- DOCUMENT TEXT -
Nested CV is controlled by selection.nestedOuterFolds (default 4). It gives an unbiased out-of-sample estimate of the chosen configuration stored in model.meta.nestedScore — an honest “what to expect in prod” without winner’s curse.
The outer loop divides the labeled data into K time-ordered blocks. On each outer fold:
  1. The inner loop runs the full 1-SE selection on the training slice.
  2. The selected configuration is evaluated on the held-out test slice.
  3. The mean of all held-out scores becomes nestedScore.
Crucially, model selection still uses the full-data 1-SE rule above. Nested CV only evaluates the selected configuration; it does not change which configuration is chosen. If nestedScore ≤ 0, the statistical certificate (certified) will fail the fifth barrier.
Progress ticks on every outer fold — the terminal never goes silent for more than one fold’s worth of time. On 3 months of data, full grid + 4 nested outer folds typically takes around 50 seconds.

Training Reliability

reliability answers “did training have enough stable, significant data?” It is computed from src/reliability.ts and is independent of the statistical certificate.
confidence = support × stability × significance   (each in [0, 1])
reliable   = confidence ≥ 0.6 AND totalN ≥ 40
AxisGrows when
supportmore trades — saturating function N / (N + 30)
stabilityedge holds in every fold, not just one
significanceedge is statistically ≠ 0 (t-test against zero)

Dataset entries
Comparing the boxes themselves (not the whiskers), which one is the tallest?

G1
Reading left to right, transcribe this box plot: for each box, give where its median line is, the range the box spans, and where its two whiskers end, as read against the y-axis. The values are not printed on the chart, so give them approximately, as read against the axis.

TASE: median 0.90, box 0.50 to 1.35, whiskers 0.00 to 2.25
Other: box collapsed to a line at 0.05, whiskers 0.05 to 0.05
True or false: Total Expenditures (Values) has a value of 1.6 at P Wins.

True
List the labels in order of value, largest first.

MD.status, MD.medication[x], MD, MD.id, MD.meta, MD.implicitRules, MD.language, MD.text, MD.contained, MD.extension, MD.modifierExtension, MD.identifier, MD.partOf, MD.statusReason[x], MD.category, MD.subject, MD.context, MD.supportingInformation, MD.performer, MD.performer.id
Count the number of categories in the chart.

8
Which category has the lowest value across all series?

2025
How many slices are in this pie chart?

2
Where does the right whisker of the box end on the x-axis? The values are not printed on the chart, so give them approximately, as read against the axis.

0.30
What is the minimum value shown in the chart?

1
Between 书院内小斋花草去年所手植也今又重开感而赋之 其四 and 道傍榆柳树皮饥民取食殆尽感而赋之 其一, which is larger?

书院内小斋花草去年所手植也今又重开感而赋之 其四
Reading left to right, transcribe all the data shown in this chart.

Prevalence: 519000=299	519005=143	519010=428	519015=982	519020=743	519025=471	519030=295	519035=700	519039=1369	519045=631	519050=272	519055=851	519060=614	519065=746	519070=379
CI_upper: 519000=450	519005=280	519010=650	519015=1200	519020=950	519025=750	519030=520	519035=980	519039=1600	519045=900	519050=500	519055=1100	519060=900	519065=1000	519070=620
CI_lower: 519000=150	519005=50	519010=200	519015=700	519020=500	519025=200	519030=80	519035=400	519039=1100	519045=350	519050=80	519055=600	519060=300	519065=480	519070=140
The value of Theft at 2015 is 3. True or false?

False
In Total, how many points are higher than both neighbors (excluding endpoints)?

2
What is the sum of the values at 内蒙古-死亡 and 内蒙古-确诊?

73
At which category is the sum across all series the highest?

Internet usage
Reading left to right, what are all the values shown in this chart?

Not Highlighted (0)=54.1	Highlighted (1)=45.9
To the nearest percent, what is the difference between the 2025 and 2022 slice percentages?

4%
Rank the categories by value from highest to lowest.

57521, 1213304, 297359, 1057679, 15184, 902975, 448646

- YOUR TASKS -
**1.** Duplicate the part of the nested CV documentation from "Nested CV is" up to and including "without winner’s curse.".
**2.** In the nested CV documentation, what is the default number of outer folds set by selection.nestedOuterFolds?
**3.** According to the nested CV documentation, why does the terminal never go silent for more than one fold's worth of time?

- SOLUTIONS TO THE EXERCISE -
**1.**
Nested CV is controlled by selection.nestedOuterFolds (default 4). It gives an unbiased out-of-sample estimate of the chosen configuration stored in model.meta.nestedScore — an honest “what to expect in prod” without winner’s curse.

**2.** The default is 4.

**3.** Progress ticks on every outer fold. So the longest stretch without output is the time one fold takes.